The rise accelerated in 2009, the year President Barack Obama took office, but declined after that, in part because large number of extremists were moving to the web and away from on-the-ground activities. In the last two years, in part due to a presidential campaign that flirted heavily with extremist ideas, the hate group count has risen again.

The hate group list was compiled by the Southern Poverty Law Center using hate group publications and websites, citizen and law enforcement reports, field sources, and news reports.

The latest statistics from the California Department of Justice show an 11 percent increase in hate crimes in San Diego County. These are crimes that are motivated by bias, prejudice and hate.

“Fighting hate crimes is a priority for me and the District Attorney team, just as they are a priority to our law enforcement partners. We have a team of experts who prosecute hate crimes and who understand the impact on victims. Whenever hateful words or motives are combined with criminal actions, this office will prosecute to the fullest extent allowable by the law,” said San Diego District Attorney Summer Stephan in a recent message to the community. “We will not stand by and allow anyone to suffer abuse because of their race, religion, gender, sexual orientation or for any other reason. Please take time to understand the law that makes this conduct a crime.
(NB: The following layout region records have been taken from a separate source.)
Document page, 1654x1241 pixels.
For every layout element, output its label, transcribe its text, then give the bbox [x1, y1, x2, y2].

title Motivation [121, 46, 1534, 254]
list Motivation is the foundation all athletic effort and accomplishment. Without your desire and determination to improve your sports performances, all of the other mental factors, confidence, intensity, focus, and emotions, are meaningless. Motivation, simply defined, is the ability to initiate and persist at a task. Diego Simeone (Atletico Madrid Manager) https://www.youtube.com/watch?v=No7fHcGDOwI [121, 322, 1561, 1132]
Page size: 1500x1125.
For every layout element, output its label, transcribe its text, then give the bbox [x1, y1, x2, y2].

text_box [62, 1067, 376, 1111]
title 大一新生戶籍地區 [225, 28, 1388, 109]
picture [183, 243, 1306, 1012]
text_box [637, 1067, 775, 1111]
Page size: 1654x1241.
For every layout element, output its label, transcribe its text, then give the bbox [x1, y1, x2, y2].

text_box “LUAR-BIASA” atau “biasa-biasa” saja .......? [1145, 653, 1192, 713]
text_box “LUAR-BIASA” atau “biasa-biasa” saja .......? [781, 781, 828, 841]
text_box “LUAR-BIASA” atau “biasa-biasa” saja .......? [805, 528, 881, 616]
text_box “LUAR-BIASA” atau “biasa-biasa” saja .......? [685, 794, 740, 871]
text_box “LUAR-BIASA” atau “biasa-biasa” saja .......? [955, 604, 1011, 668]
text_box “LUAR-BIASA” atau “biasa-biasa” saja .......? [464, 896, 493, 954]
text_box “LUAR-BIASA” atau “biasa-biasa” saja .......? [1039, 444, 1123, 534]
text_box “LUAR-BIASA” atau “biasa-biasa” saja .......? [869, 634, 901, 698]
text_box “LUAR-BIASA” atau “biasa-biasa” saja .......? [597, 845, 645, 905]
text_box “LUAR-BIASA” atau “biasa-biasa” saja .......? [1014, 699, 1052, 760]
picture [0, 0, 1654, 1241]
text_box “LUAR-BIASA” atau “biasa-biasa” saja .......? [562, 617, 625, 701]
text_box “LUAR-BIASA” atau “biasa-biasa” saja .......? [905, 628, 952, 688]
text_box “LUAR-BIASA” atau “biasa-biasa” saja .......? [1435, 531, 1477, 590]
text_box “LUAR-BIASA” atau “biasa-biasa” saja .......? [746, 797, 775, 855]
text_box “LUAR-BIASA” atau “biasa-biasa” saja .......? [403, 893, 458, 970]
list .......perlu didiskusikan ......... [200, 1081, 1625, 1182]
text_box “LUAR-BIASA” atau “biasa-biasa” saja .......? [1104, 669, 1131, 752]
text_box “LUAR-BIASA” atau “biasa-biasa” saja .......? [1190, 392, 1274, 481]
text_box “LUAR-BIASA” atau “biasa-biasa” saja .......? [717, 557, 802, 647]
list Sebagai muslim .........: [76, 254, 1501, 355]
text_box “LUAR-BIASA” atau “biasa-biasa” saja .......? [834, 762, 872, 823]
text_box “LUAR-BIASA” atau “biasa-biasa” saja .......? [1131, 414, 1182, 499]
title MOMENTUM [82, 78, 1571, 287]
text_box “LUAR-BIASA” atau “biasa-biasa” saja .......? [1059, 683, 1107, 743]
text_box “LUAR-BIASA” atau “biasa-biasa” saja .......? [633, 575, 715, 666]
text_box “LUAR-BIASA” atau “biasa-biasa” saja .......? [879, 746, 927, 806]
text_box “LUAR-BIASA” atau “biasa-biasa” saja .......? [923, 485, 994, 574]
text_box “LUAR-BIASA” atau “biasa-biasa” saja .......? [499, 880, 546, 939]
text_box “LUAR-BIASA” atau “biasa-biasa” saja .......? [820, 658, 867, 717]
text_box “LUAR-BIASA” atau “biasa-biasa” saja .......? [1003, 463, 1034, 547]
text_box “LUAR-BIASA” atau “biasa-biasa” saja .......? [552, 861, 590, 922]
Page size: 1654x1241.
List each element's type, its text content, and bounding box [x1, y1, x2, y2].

You can help by reporting a suspected hate crime if you see one.”

Hate crimes are defined by law as, “Crimes that are committed against individuals or groups or property based on the real or perceived race, religion, gender, sexual orientation, disability, national origin, or ethnicity of the victims.”

These personal characteristics acting as a substantial factor in the motive for the crime perpetrator is what distinguishes hate crimes from other crimes.